* Aim of the exercise: Extract everything from the start of the entries below down to and including the line that contains "common name: Woodlouse spider", copying each line verbatim.

##### Material #####

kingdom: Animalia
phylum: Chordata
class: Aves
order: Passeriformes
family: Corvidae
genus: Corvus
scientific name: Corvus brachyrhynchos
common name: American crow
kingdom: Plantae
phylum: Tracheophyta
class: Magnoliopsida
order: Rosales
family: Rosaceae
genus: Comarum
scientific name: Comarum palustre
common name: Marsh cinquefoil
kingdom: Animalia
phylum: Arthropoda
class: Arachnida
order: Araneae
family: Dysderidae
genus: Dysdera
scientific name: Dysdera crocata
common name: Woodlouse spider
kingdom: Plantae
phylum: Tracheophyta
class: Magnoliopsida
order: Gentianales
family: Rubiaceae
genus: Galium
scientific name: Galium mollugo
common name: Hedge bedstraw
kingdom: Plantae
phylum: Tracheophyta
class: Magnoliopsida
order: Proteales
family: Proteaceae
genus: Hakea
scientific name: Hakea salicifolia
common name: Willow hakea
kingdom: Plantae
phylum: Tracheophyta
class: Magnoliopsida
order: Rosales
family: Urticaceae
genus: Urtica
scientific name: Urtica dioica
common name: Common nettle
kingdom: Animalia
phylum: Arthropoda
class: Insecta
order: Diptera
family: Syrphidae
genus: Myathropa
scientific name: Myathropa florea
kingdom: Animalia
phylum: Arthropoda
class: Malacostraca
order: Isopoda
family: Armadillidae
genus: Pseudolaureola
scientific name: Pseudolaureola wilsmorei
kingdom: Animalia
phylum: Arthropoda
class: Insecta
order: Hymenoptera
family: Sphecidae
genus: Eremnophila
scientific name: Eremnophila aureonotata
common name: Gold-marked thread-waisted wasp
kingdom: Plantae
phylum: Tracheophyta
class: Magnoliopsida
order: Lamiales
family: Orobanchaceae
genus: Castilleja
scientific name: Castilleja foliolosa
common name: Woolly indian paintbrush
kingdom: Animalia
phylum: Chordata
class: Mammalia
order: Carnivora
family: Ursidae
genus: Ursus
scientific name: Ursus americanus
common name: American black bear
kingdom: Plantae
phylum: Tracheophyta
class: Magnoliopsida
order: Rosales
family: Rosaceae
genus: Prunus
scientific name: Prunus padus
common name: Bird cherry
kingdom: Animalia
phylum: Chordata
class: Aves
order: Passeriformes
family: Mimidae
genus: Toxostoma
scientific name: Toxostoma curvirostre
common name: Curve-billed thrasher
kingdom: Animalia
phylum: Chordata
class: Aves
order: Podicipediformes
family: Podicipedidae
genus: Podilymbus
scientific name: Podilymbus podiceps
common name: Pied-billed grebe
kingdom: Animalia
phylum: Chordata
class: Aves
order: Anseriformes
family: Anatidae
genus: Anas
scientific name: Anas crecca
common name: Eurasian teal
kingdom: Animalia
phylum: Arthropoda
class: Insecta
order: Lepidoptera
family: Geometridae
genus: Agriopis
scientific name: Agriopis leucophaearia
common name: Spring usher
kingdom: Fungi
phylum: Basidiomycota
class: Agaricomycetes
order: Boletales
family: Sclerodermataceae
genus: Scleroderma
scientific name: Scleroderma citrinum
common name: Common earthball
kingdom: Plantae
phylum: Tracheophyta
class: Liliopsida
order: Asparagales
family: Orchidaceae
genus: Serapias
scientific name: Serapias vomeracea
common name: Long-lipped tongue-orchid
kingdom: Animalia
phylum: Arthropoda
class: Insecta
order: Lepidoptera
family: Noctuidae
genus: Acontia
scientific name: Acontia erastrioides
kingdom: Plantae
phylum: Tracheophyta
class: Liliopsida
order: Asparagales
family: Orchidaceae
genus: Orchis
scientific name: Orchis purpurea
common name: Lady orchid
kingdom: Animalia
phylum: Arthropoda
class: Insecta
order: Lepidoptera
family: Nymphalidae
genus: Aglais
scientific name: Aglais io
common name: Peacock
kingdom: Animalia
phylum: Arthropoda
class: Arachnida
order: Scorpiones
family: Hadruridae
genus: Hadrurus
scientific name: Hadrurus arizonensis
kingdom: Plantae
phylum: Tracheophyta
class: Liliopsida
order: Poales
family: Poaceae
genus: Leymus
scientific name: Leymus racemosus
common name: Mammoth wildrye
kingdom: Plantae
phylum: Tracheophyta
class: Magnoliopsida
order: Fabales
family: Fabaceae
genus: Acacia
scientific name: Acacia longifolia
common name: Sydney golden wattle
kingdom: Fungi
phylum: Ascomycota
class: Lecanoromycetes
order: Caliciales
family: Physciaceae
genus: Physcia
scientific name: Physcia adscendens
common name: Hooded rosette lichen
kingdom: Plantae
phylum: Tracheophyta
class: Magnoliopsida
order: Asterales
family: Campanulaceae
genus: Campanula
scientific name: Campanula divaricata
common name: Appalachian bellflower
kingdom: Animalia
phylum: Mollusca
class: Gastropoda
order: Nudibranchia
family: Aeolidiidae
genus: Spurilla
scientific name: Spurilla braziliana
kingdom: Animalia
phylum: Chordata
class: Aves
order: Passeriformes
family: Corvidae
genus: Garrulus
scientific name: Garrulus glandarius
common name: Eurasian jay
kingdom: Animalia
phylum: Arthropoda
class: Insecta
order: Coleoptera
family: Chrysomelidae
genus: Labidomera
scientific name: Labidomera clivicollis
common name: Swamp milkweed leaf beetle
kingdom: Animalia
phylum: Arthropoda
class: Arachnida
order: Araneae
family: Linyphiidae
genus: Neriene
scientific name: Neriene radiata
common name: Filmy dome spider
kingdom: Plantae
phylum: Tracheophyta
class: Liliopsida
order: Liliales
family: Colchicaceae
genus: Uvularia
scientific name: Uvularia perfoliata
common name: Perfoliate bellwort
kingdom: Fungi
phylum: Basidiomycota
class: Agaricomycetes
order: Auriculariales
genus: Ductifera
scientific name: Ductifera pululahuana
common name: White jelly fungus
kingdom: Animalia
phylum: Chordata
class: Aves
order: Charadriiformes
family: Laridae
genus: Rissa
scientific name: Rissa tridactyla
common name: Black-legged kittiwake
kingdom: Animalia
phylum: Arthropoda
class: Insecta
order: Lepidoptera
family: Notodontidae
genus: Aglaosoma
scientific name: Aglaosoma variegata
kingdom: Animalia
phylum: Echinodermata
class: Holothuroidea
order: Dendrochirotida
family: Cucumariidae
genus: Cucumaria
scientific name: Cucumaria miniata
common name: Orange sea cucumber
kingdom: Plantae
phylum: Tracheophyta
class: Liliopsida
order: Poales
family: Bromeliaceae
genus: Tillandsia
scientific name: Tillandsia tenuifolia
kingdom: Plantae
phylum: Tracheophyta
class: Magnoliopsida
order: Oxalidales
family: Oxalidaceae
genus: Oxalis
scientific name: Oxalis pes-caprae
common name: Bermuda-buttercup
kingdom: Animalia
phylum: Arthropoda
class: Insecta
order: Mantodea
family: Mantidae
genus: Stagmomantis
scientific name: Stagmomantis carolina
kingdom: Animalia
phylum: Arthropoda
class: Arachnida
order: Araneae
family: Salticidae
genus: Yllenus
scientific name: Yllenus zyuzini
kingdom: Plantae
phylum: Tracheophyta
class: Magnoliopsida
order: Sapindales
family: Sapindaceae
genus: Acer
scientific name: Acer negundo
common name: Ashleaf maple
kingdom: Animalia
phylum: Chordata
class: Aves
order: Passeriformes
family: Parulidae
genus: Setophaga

#####

* Written solution:
kingdom: Animalia
phylum: Chordata
class: Aves
order: Passeriformes
family: Corvidae
genus: Corvus
scientific name: Corvus brachyrhynchos
common name: American crow
kingdom: Plantae
phylum: Tracheophyta
class: Magnoliopsida
order: Rosales
family: Rosaceae
genus: Comarum
scientific name: Comarum palustre
common name: Marsh cinquefoil
kingdom: Animalia
phylum: Arthropoda
class: Arachnida
order: Araneae
family: Dysderidae
genus: Dysdera
scientific name: Dysdera crocata
common name: Woodlouse spider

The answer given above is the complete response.